When I joined a start-up drug-delivery company as an R&D scientist, I was introduced to the world of Intellectual Property (IP), where ideas were guarded and monetized. The free exchange of scientific ideas, so prevalent in the world of academia, was now anathema in the world of IP. As a scientist, it was bewildering at first – attend a conference, but don’t discuss company research. Write a publication, but don’t discuss the nitty-gritty of our scientific findings. I came to learn that disclosing such information could lead to a loss of patent rights for the company.
Unfortunately, inventors and small businesses sometimes learn this lesson the hard way. Here, then, is a primer on disclosure for those aspiring to acquire patent rights.
Public disclosure: Showing or discussing the details of your invention to anyone outside your company (for businesses), or to anyone other than your spouse or co-inventors (for inventors). A disclosure is not public if it is made under a confidentiality or non-disclosure agreement between the two parties.
Enabling disclosure: Providing enough information about your invention that someone else (who is skilled in the technical field) can make it. Public disclosure includes disclosure that can be reversed-engineered to discover how the invention is made (e.g. distribution of a sample product).

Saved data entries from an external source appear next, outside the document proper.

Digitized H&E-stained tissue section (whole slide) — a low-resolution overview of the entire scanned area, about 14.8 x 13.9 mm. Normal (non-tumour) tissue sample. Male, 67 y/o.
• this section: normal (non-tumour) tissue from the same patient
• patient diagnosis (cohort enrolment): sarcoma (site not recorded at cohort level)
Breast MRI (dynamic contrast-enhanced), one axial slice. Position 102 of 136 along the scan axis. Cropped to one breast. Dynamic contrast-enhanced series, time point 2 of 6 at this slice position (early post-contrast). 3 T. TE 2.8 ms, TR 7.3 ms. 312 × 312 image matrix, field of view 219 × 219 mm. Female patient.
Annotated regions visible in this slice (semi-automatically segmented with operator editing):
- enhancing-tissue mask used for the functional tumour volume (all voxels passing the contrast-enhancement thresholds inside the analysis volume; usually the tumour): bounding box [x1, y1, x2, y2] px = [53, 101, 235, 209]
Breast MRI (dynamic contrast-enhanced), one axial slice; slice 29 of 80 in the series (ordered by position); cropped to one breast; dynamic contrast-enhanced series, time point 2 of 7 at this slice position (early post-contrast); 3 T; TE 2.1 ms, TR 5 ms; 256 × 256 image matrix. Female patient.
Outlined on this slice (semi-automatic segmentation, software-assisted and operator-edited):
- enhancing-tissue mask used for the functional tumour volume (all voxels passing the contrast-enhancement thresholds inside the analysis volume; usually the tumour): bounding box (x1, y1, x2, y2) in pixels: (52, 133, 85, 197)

Grace period: If an inventor makes an enabling public disclosure, then s/he has one year from the date of that disclosure, to file a patent application in Canada. The one-year grace period also applies for applications filed in the US. Other jurisdictions have different grace periods – such as Japan (6 months). Some have no grace period (such as China and the European Patent Office) which means that once an enabling public disclosure has been made, you can no longer file for patent protection in those places.

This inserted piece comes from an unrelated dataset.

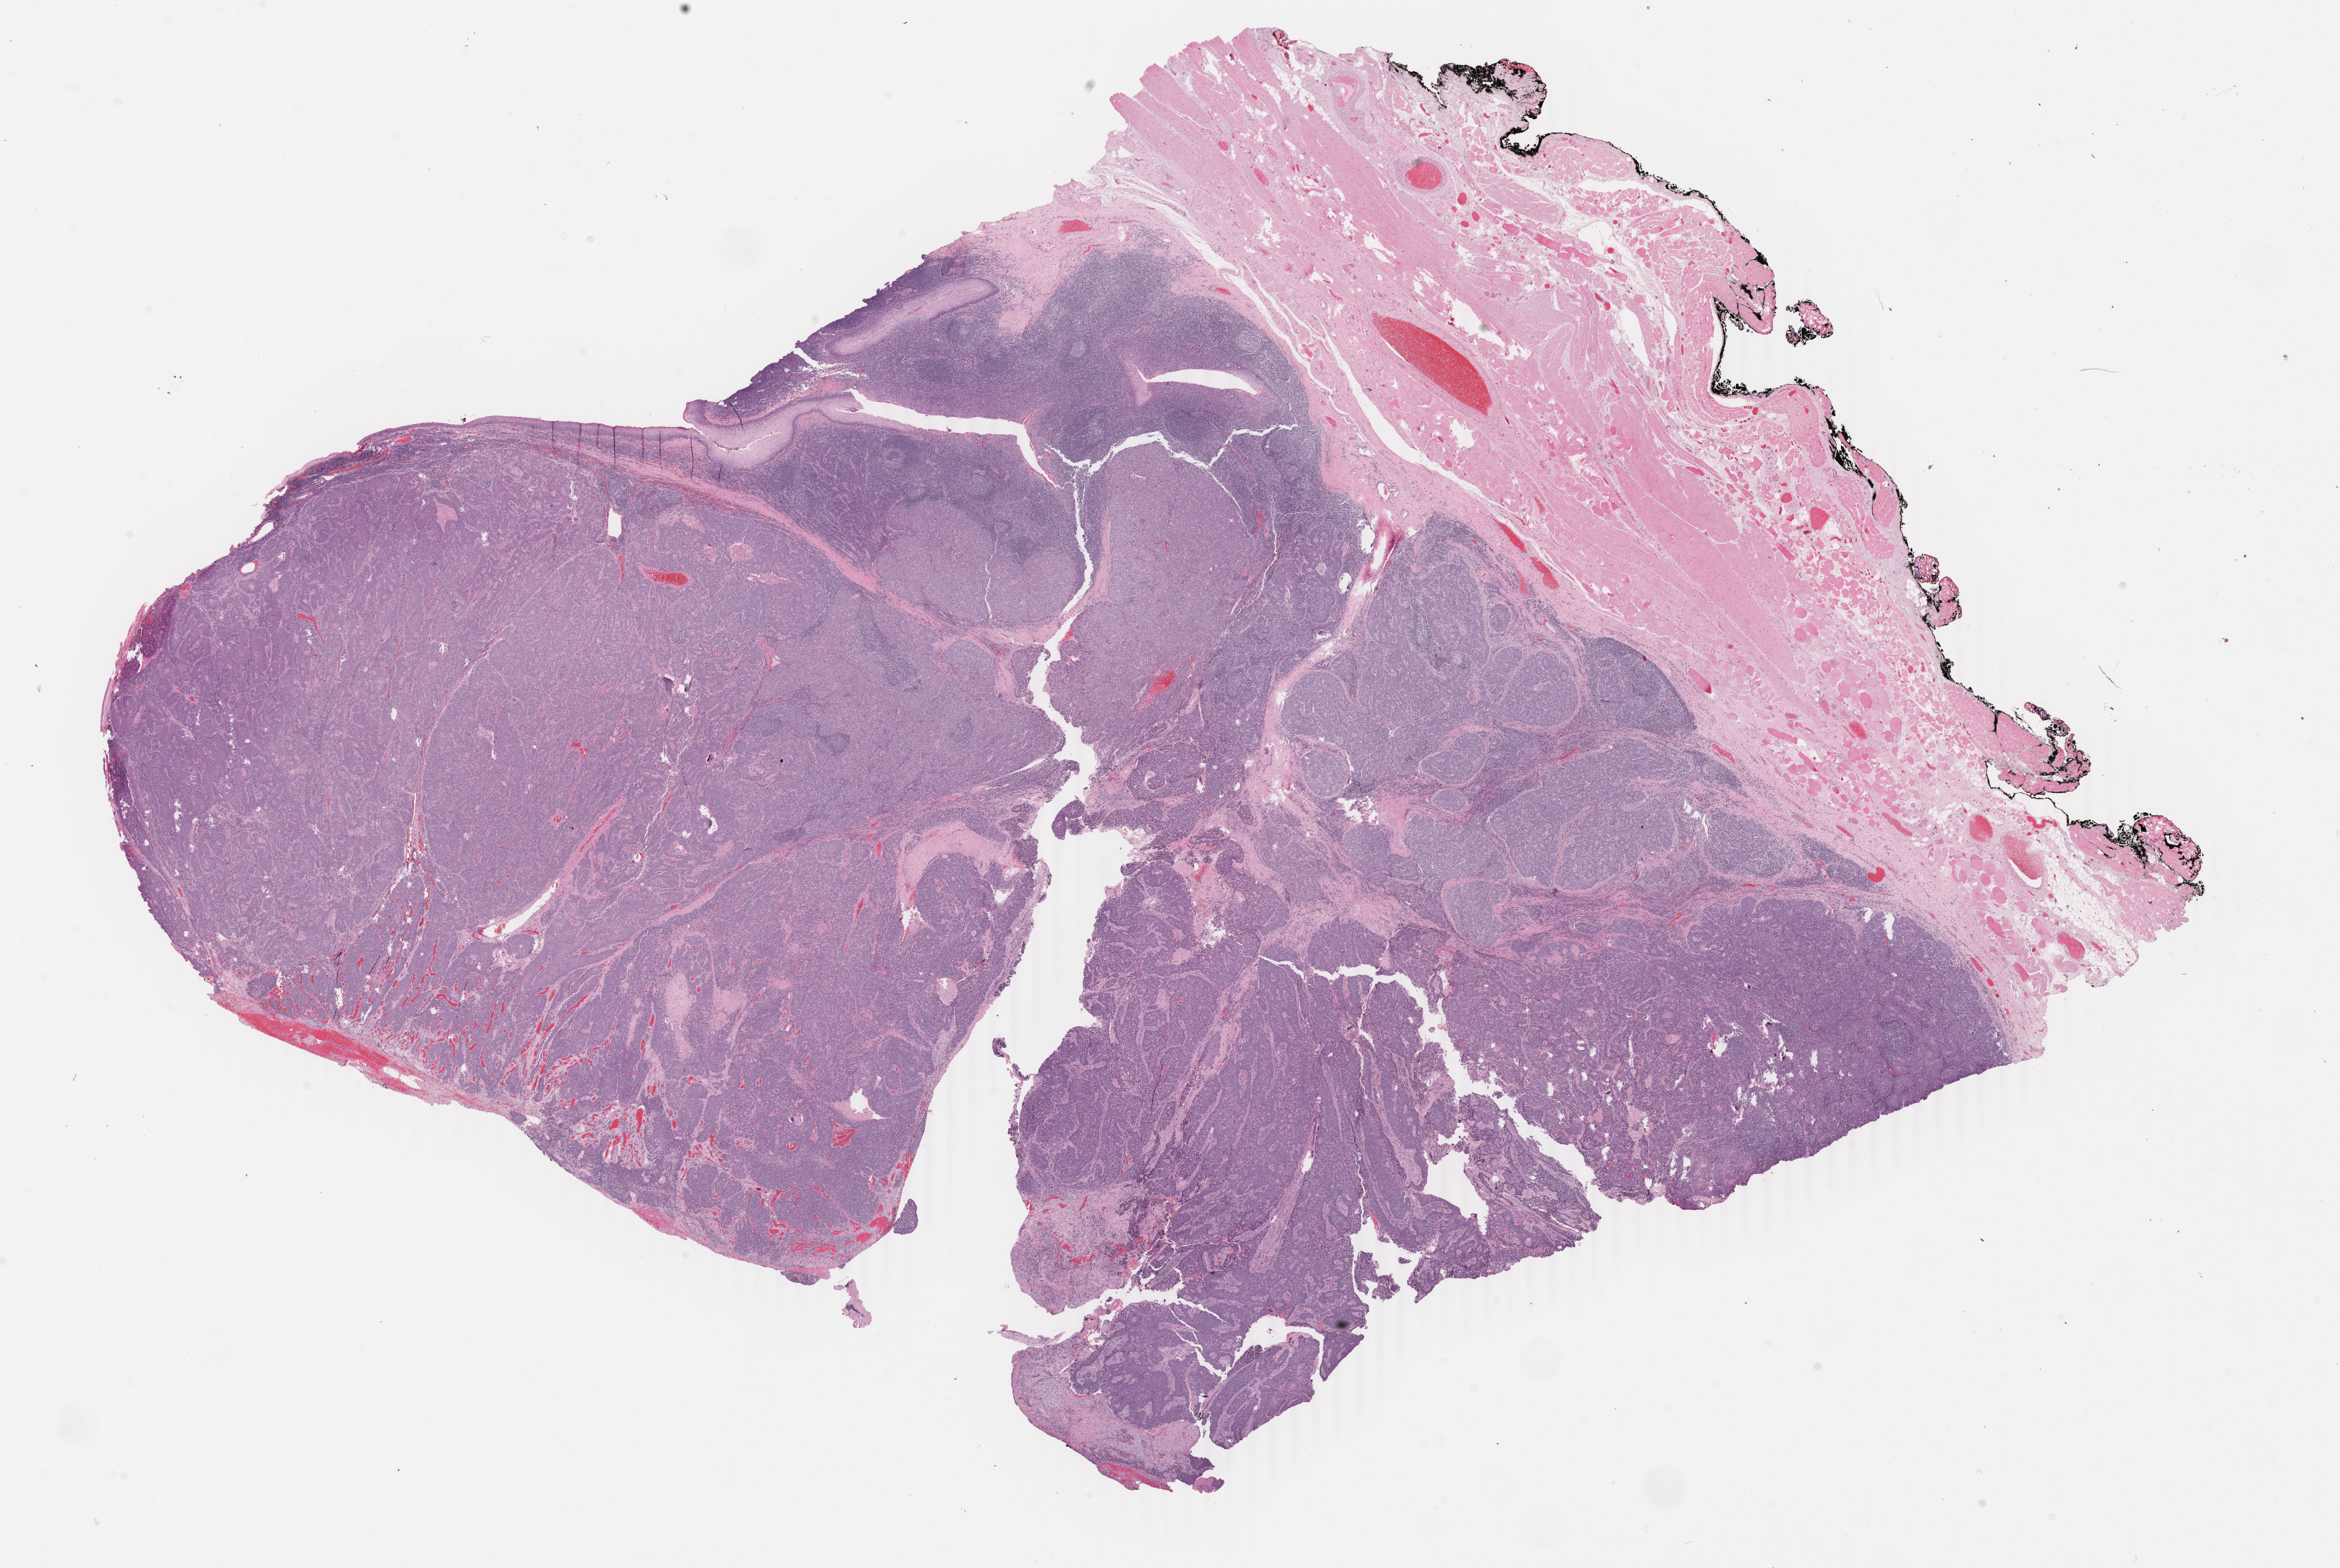
H&E whole-slide image — whole scanned area (about 25.9 x 17.4 mm, acquisition: 40x scan) shown as a low-resolution overview; formalin-fixed paraffin-embedded (FFPE) diagnostic section; primary tumour sample from the head and neck. Patient: male, age at initial diagnosis 63 years. Histologic grade: G3 (poorly differentiated).
AJCC pathologic stage: IVA. Lymph nodes positive (case pathology): 3 of 41 examined. Diagnosis: Squamous cell carcinoma, large cell, nonkeratinizing, NOS (tonsil, NOS).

R&D Staff: Whether working for a private company or a university, research scientists should be made aware of their employer’s intellectual property protocol. All presentations (e.g. abstracts, conference proceedings, public seminars, etc) should be vetted by the company’s IP counsel to make sure that information that has not yet been filed for patent protection is not disclosed.
Small Businesses: Whether it’s a sales pitch to potential investors, or to potential buyers, once again, the key is whether or not an enabling disclosure of the invention is made to the public. In the case of seeking business partnerships, use of a non-disclosure (or confidentiality) agreement between two parties serves to keep the disclosure non-public. Care should be taken when handing out free samples or product information prior to filing a patent application.

Entering the Dragon’s Den: Occasionally, an aspiring entrepreneur will appear on the popular CBC show with a new product, hoping to acquire an investment. Once again, if the disclosure is enabling, with no patent pending, then the entrepreneur should seek to file for a patent application within the one year grace period in Canada and the US. Forget about patent rights in Europe or China.
Crowd-sourcing: A new source of funding now comes from the web, in which entrepreneurs pitch their ideas on the web, seeking funding from multiple donors. Again, care must be taken if no patent application has been filed prior to publicizing the invention on the web. If the disclosure in enabling (it certainly is public), you have one year to file for patent protection.
Conclusion: The best approach is to file for patent protection before publically disclosing your invention. Consult a patent professional for further information.